* Отрывок *
────────────────────

Найти в Дзене

С чего для меня начинался Рубцов? Часть 2.

Фото из открытых источников
Фото из открытых источников

Вторая моя встреча с Рубцовым произошла в начале 2000-х. Почва в душе была подготовлена - тут как раз отец подарил мне книгу.

Вот эту.

Фото автора
Фото автора

Поэзия на тот момент была для меня главной отдушиной. Я работал учителем в сельской средней школе - работал первые три года трудно, неровно, набивая шишки и совершая ошибки. Ответственность у меня была - не хватало других качеств и навыков. Переживания время от времени я выплескивал в стихи.

Учительский будни,
Суровая стезя,
А дети слишком буйны,
А трогать их нельзя...

В те годы я подпитывался и заряжался стихами двух поэтов. Первым был, конечно, Рубцов. Спокойно, доступно, гармонично. Непонятно почему, трудно было разложить по полочкам, поверить алгеброй гармонию - но душа взлетала. Как будто и не было сорванных уроков, ругачки, недосыпа. Шести рабочих дней в две смены с одним неполноценным выходным.

Говорю о том не для смеху,
Я однажды
Подумал так:
"Да! Собака -
Друг человеку
Одному,
А другому - враг...

Наконец-то сам прочитал, ничья музыка надо мной не довлела. Наконец-то я уже сам, своими глазами и душой прикасался к Рубцову, понимая его неустроенность, мудрость и умение видеть свет во всём.

Мир такой справедливый,
Даже нечего крыть…
— Филя, что молчаливый?
— А о чём говорить?

Вторым заряжающим меня поэтом был... нипочём не догадаетесь - Михаил Танич! "Поэт-песенник" - это ещё долго звучало как клеймо, хотя подобные ярлыки обычно вешают те, кто сами нет никто. А Танич меня тогда реально вытаскивал. Во-первых, работая в сельской школе я себя чувствовал... человеком, живущим режимной жизнью - причём, не по своей воле. Тут песни "Лесоповала" оказались очень кстати. Я плохо перевариваю разного рода "блатняк" и т.п. - но "Лесоповал" в шансонном ряду всегда стоял особняком, потому что там был Танич. С культурой, юмором. И пройденной войной за плечами.

────────────────────

* Извлечённые данные *

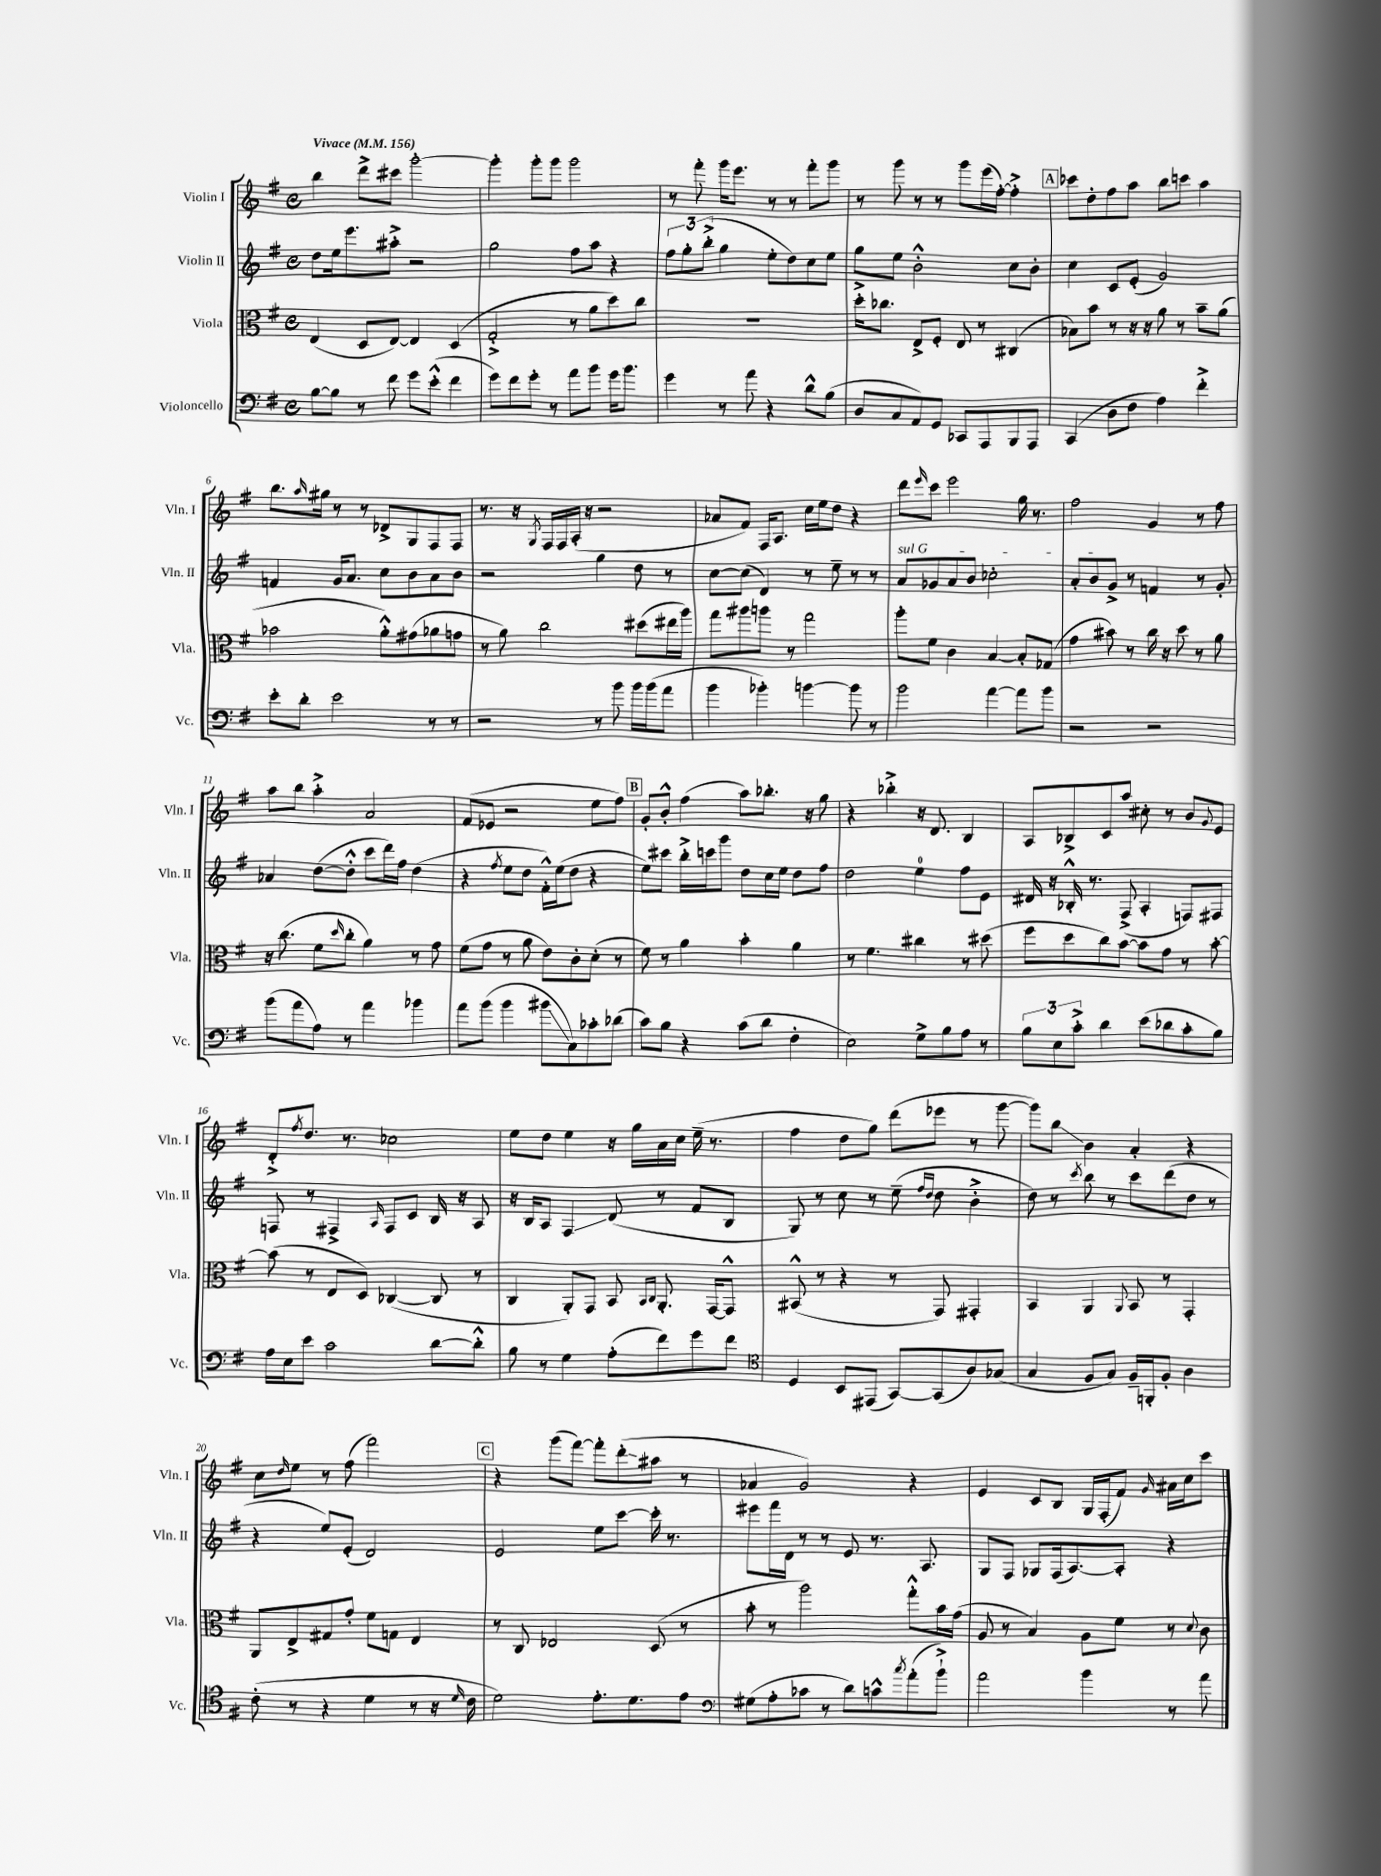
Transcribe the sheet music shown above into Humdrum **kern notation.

**kern	**kern	**kern	**kern
*staff4	*staff3	*staff2	*staff1
*clefF4	*clefC3	*clefG2	*clefG2
*k[f#]	*k[f#]	*k[f#]	*k[f#]
*M4/4	*M4/4	*M4/4	*M4/4
*met(c)	*met(c)	*met(c)	*met(c)
*MM156	*MM156	*MM156	*MM156
[8B\L	(4E/	8dd\L	4bb\
8B\]J	.	16ee\k	.
.	.	8.eee\	.
8r	8D/L	.	8ddd^\L
8f#\	[8E/J)	8aa#'^\J	8ccc#\J
8g\L	4E/]	2r	[2ggg'\
(8e'^^\J	.	.	.
4f#\	(4D/	.	.
=	=	=	=
8g\L)	2G'^/	2gg\	4ggg'\]
8f#\	.	.	.
8g'\J	.	.	8ggg'\L
8r	.	.	8ggg\J
8a\L	8r	8ff#\L	2ggg\
8b\J	8a\L	8aa\J	.
16g\LK	8dd\)	4r	.
8.b\J	.	.	.
.	8cc\J	.	.
=	=	=	=
4g\	1r	12ff#\L	8r
.	.	12gg'\	.
.	.	.	8fff#'\
.	.	(12bb'^\J	.
8r	.	4gg\	16ggg\LK
.	.	.	8.eee\J
8a\	.	.	.
4r	.	8ee'\L	8r
.	.	8dd\)	8r
8d^^\L	.	8cc\	8fff#'\L
(8B\J	.	8ee\J	8ggg\J
=	=	=	=
8D/L	16dd'^\LK	8gg\L	8r
.	8.cc-\J	.	.
8C/	.	8ee\J	8ggg\
8AA/)	8E^/L	2b'^^\	8r
8GG/J	8F#'/J	.	8r
8CC-/L	8E/	.	8ggg\L
8AAA/	8r	.	(16eee\L
.	.	.	[16ff#'\JJ)
8BBB/	(4C#/	8cc\L	4ff#'^\]
8AAA/J	.	8b'\J	.
=	=	=	=
(4CC/	8B-\L)	4cc\	8ccc-\L
.	8b\J	.	8dd'\
8D\L	8r	8c/L	8ff#\
8F#\J	16r	(8e'/J	8aa\J
.	16r	.	.
4A\)	8a\	2g/)	8bb\L
.	8r	.	8ccc\J
4f#'^\	8b~\L	.	4aa\
.	(8a\J	.	.
=	=	=	=
8e'\L	2b-\	4f/	8.bb\L
8d'\J	.	.	.
.	.	.	16qqaa/
.	.	.	16gg#\Jk
2e\	.	16g/LK	8r
.	.	8.a/J	.
.	.	.	8r
.	8a'^^\L)	8cc\L	8d-^/L
.	(8g#\	8b\	8G/
8r	8a-\	8a\	8F#/
8r	8g\J	8b\J	8F#/J
=	=	=	=
2r	8r	2r	8.r
.	8a\)	.	.
.	.	.	16r
.	.	.	8qG/
.	2cc\	.	16F#/LL
.	.	.	16F#/
.	.	.	(16A'/JJ
.	.	.	16r
8r	.	4gg\	2r
8b\	.	.	.
16b\LL	(8dd#\L	8dd\	.
(16b\J	.	.	.
8a\J	16ee#\L	8r	.
.	16aa\JJ)	.	.
=	=	=	=
4b\	8gg\L	[8cc\L	8a-/L
.	8aa#\	(8cc\]J	8f#/J)
4b-'\)	8aa\J	4d/)	16F#/LK
.	.	.	8.A/J
.	8r	.	.
[4b\	2gg\	8r	16cc\LL
.	.	.	16ee\J
.	.	8ee~\	8dd\J
8b\]	.	8r	4r
8r	.	8r	.
=	=	=	=
2b\	8aa'\L	8a/L	8ddd\L
.	.	.	16qqeee/
.	8f#\J	8g-/	8ccc\J
.	4c\	8a/	2eee\
.	.	8b/J	.
[4a\	[4B/	2cc-'\	.
8a\]L	8B'/]L	.	16gg\
.	.	.	8.r
8b\J	(8G-/J	.	.
=	=	=	=
2r	4g\	8a'/L	2ff#\
.	.	8b/	.
.	8b#\)	8g^/J	.
.	8r	8r	.
2r	16cc\	4f/	4g/
.	16r	.	.
.	8dd\	.	.
.	8r	8r	8r
.	8a\	8g'/	8ff#\
=	=	=	=
(8b\L	16r	4a-/	8aa\L
.	(8.cc\	.	.
8a\	.	.	8bb\J
8A\J)	8f#\L	([8dd\L	4aa'^\
.	16qqdd/	.	.
8r	8cc'\J	8dd'^^\]J	.
4a\	4a\)	8ccc\L	2a/
.	.	16ddd\L)	.
.	.	16ff#\JJ	.
4b-\	8r	(4dd\	.
.	8g\	.	.
=	=	=	=
8a\L	(8f#\L	4r	(8f#/L
(8b\J	8g\J	.	8e-/J
.	.	8qff#/	.
4b\	8r	8ee\L	2r
.	8a\	8dd\J	.
8b#\L	8e\L)	16f#'^^\LL)	.
.	.	(16ee\J	.
8C\)	8c'\	8dd\J	.
8c-'\	(8d'\J	4r	8ee\L
(8d-\J	8r	.	8ff#\J)
=	=	=	=
8c\L)	8f#\)	8ee\L)	8g'/L
8B\J	8r	8ccc#\J	8b'^^/J
4r	4a\	16bb'^\LL	(4ff#\
.	.	16ccc\J	.
.	.	8ggg\J	.
(8c\L	4b'\	8dd\L	8aa\L)
8d\J	.	16cc\L	8.bb-'\J
.	.	16ee\JJ	.
4F#'\	4a\	8dd\L	.
.	.	.	16r
.	.	8ff#\J	8gg\
=	=	=	=
2E\)	8r	2dd\	4r
.	4.f#\	.	.
.	.	.	4bb-'^\
8G^\L	4cc#\	4ee\	16r
.	.	.	8.d/
8B\	.	.	.
8A\J	8r	8ff#\L	4B/
8r	(8dd#\	8e\J	.
=	=	=	=
12B\L	8ff#\L	16d#/	8A/L
.	.	16r	.
12E\	.	.	.
.	8dd\	16B-'^^/	8B-^/
12c'^\J	.	.	.
.	.	8.r	.
4d\	8cc\)	.	8c/
.	[8b\J	(8F#^/	8aa/J
(8e\L	8b\]L	4A'/	8cc#'\
8d-\	8g\J	.	8r
8c'\	8r	8F/L)	8b/L
.	.	.	8qqg/
8B\J)	[8b'\	8F#/J	8e/J
=	=	=	=
16A\LL	(8b\]	8F/	8d'^/L
16E\J	.	.	.
.	.	.	8qff#/
8e\J	8r	8r	8.dd/J
2c\	8E/L	4F#^/	.
.	.	.	8.r
.	8D/J)	.	.
.	.	16qqA/	.
.	([4C-/	8F#/L	2cc-\
.	.	8c/J	.
[8d\L	8C-/]	16B/	.
.	.	16r	.
8d'^^\]J	8r	8A/	.
=	=	=	=
8B\	4C/	16r	8ee\L
.	.	16B/LK	.
8r	.	8A/J	8dd\J
4G\	8AA'/L)	4F#/	4ee\
.	8GG/J	.	.
(8A'\L	8BB/	(8d/	16r
.	.	.	16gg\LL
.	16qqBB/LL	.	.
.	16qqC/JJ	.	.
8f#\)	8.AA'/	8r	16a\
.	.	.	16cc\JJ
8g\	.	8f#/L	(16ee~\
.	[16GG/LK	.	8.r
8f#\J	8GG^^/]J	8B/J	.
=	=	=	=
*clefC4	*	*	*
4D/	(8BB#^^/	8G/)	4ff#\
.	8r	8r	.
8BB/L	4r	8cc\	8dd\L
(8EE#/J	.	8r	8gg\J)
[8GG/L)	8r	(8ee~\	(8ddd\L
.	.	16qqff#/LL	.
.	.	16qqdd/JJ	.
(8GG/]	8GG/)	8dd\	8eee-\J
8A/)	4GG#'/	4b'^\	8r
(8G-/J	.	.	[8ggg\
=	=	=	=
4G/	4BB/	8dd\)	8ggg\]L)
.	.	8r	8bb\J
.	.	8qccc/	.
8F#/L	4AA/	8bb\	4b\
8G/J)	.	8r	.
.	8qqAA/	.	.
16F#~/LL	8BB/	8ccc\L	4a'/
16FF'/J	.	.	.
8F#'/J	8r	(8ddd\	.
4A\	4GG'/	8dd\J	4r
.	.	8r	.
=	=	=	=
(8c'\	8AA/L	4r	8cc\L
.	.	.	16qqdd/
8r	8E^/	.	8ee\J
4r	8G#/	8ee/L)	8r
.	8g'/J	(8e'/J	(8ff#\
4d\	8f#\L	2d/)	2fff#\)
.	8G\J	.	.
8r	4E/	.	.
16r	.	.	.
16qqd/	.	.	.
16c\	.	.	.
=	=	=	=
2d\)	8r	2e/	4r
.	8C/	.	.
.	2E-/	.	(8ggg\L
.	.	.	[8fff#\J)
8.e'\L	.	8ee\L	8fff#'\]L
.	.	[8ccc\J	(8ddd'\
8.d\	.	.	.
.	(8D/	16ccc'\]	8aa#\J
.	.	8.r	.
8e\J	8r	.	8r
=	=	=	=
*clefF4	*	*	*
(8G#\L	8b'\	8eee#\L	4a-/
8A'\	8r	16fff#\L	.
.	.	16d\JJ	.
8c-\J	2aa\)	8r	2g/)
8r	.	8r	.
8d\L)	.	8e/	.
8c^^\	.	8.r	.
8qcc/	.	.	.
(8a'\	8gg'^^\L	.	4r
.	.	8.A/	.
8b`^\J)	16b\L	.	.
.	(16g\JJ	.	.
=	=	=	=
2a\	8A/	8G/L	4e/
.	8r	8F#/J	.
.	4B/)	8G-/L	8c/L
.	.	(16F#/k	8B/J
.	.	[8.A/)	.
4b\	8A\L	.	16G/LL
.	.	.	(16F#'/J
.	8f#\J	8A'/]J	8f#/J)
.	.	.	16qqg/
8r	8r	4r	16a#\LL
.	.	.	16cc\J
.	8qqd/	.	.
8a\	8c\	.	8ccc\J
==	==	==	==
*-	*-	*-	*-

────────────────────

* Суть задания *
Обнови фрагмент заметки о Рубцове, начиная со слов «Наконец-то сам прочитал, ничья» и заканчивая словами «Филя, что молчаливый?», подставив «доброту» вместо «мудрость».

* Полный ответ *
Наконец-то сам прочитал, ничья музыка надо мной не довлела. Наконец-то я уже сам, своими глазами и душой прикасался к Рубцову, понимая его неустроенность, доброту и умение видеть свет во всём.

Мир такой справедливый,
Даже нечего крыть…
— Филя, что молчаливый?